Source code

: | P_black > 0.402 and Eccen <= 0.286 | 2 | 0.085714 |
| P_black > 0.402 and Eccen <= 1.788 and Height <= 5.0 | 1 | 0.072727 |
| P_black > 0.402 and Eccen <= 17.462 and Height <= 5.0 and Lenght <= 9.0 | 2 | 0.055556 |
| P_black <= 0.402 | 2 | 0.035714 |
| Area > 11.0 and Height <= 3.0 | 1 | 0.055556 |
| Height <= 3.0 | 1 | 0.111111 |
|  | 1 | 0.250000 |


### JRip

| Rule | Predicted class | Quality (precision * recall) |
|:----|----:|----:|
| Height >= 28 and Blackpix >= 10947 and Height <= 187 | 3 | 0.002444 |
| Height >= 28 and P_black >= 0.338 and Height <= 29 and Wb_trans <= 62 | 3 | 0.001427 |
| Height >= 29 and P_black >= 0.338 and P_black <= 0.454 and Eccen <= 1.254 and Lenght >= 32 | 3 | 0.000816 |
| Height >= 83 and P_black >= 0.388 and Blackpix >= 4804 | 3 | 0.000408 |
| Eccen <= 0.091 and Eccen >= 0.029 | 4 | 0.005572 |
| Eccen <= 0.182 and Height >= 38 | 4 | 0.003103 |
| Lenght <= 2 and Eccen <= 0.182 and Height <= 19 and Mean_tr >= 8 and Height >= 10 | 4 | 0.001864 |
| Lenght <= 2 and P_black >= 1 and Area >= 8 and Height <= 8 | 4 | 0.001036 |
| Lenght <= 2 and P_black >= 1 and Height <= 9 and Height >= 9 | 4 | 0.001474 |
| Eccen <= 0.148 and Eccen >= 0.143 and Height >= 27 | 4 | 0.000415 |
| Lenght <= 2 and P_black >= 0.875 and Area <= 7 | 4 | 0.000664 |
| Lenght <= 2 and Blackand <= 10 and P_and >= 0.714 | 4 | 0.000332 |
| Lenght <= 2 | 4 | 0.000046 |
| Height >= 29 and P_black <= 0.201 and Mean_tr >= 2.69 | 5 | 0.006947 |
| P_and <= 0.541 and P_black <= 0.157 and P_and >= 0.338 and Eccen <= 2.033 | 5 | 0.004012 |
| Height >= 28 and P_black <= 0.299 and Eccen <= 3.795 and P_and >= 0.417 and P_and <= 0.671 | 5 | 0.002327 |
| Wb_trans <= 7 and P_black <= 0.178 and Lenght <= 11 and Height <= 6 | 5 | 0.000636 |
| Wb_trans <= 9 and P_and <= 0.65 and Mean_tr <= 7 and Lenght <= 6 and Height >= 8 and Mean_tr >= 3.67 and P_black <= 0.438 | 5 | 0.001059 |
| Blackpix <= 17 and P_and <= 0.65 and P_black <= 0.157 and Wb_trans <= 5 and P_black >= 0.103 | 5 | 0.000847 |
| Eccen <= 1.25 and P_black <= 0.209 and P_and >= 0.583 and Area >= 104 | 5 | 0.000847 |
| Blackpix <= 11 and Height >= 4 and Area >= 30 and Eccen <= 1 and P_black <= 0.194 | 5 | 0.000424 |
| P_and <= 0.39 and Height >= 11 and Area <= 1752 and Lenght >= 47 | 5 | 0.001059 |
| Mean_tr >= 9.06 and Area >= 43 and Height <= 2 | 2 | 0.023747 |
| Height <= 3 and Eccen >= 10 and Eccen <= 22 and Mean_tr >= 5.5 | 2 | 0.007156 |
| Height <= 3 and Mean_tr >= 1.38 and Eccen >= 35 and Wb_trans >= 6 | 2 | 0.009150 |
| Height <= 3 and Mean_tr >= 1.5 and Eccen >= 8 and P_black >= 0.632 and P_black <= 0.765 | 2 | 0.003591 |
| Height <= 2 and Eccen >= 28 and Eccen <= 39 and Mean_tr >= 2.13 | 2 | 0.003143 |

****

| INSTRUCTIONS FOR THE TASK |
Turn the source text in all the data above into a JSON list of strings, one string per line, leaving out blank lines.

| EXERCISE SOLUTION |
[
  "Source code",
  ": | P_black > 0.402 and Eccen <= 0.286 | 2 | 0.085714 |",
  "| P_black > 0.402 and Eccen <= 1.788 and Height <= 5.0 | 1 | 0.072727 |",
  "| P_black > 0.402 and Eccen <= 17.462 and Height <= 5.0 and Lenght <= 9.0 | 2 | 0.055556 |",
  "| P_black <= 0.402 | 2 | 0.035714 |",
  "| Area > 11.0 and Height <= 3.0 | 1 | 0.055556 |",
  "| Height <= 3.0 | 1 | 0.111111 |",
  "|  | 1 | 0.250000 |",
  "### JRip",
  "| Rule | Predicted class | Quality (precision * recall) |",
  "|:----|----:|----:|",
  "| Height >= 28 and Blackpix >= 10947 and Height <= 187 | 3 | 0.002444 |",
  "| Height >= 28 and P_black >= 0.338 and Height <= 29 and Wb_trans <= 62 | 3 | 0.001427 |",
  "| Height >= 29 and P_black >= 0.338 and P_black <= 0.454 and Eccen <= 1.254 and Lenght >= 32 | 3 | 0.000816 |",
  "| Height >= 83 and P_black >= 0.388 and Blackpix >= 4804 | 3 | 0.000408 |",
  "| Eccen <= 0.091 and Eccen >= 0.029 | 4 | 0.005572 |",
  "| Eccen <= 0.182 and Height >= 38 | 4 | 0.003103 |",
  "| Lenght <= 2 and Eccen <= 0.182 and Height <= 19 and Mean_tr >= 8 and Height >= 10 | 4 | 0.001864 |",
  "| Lenght <= 2 and P_black >= 1 and Area >= 8 and Height <= 8 | 4 | 0.001036 |",
  "| Lenght <= 2 and P_black >= 1 and Height <= 9 and Height >= 9 | 4 | 0.001474 |",
  "| Eccen <= 0.148 and Eccen >= 0.143 and Height >= 27 | 4 | 0.000415 |",
  "| Lenght <= 2 and P_black >= 0.875 and Area <= 7 | 4 | 0.000664 |",
  "| Lenght <= 2 and Blackand <= 10 and P_and >= 0.714 | 4 | 0.000332 |",
  "| Lenght <= 2 | 4 | 0.000046 |",
  "| Height >= 29 and P_black <= 0.201 and Mean_tr >= 2.69 | 5 | 0.006947 |",
  "| P_and <= 0.541 and P_black <= 0.157 and P_and >= 0.338 and Eccen <= 2.033 | 5 | 0.004012 |",
  "| Height >= 28 and P_black <= 0.299 and Eccen <= 3.795 and P_and >= 0.417 and P_and <= 0.671 | 5 | 0.002327 |",
  "| Wb_trans <= 7 and P_black <= 0.178 and Lenght <= 11 and Height <= 6 | 5 | 0.000636 |",
  "| Wb_trans <= 9 and P_and <= 0.65 and Mean_tr <= 7 and Lenght <= 6 and Height >= 8 and Mean_tr >= 3.67 and P_black <= 0.438 | 5 | 0.001059 |",
  "| Blackpix <= 17 and P_and <= 0.65 and P_black <= 0.157 and Wb_trans <= 5 and P_black >= 0.103 | 5 | 0.000847 |",
  "| Eccen <= 1.25 and P_black <= 0.209 and P_and >= 0.583 and Area >= 104 | 5 | 0.000847 |",
  "| Blackpix <= 11 and Height >= 4 and Area >= 30 and Eccen <= 1 and P_black <= 0.194 | 5 | 0.000424 |",
  "| P_and <= 0.39 and Height >= 11 and Area <= 1752 and Lenght >= 47 | 5 | 0.001059 |",
  "| Mean_tr >= 9.06 and Area >= 43 and Height <= 2 | 2 | 0.023747 |",
  "| Height <= 3 and Eccen >= 10 and Eccen <= 22 and Mean_tr >= 5.5 | 2 | 0.007156 |",
  "| Height <= 3 and Mean_tr >= 1.38 and Eccen >= 35 and Wb_trans >= 6 | 2 | 0.009150 |",
  "| Height <= 3 and Mean_tr >= 1.5 and Eccen >= 8 and P_black >= 0.632 and P_black <= 0.765 | 2 | 0.003591 |",
  "| Height <= 2 and Eccen >= 28 and Eccen <= 39 and Mean_tr >= 2.13 | 2 | 0.003143 |"
]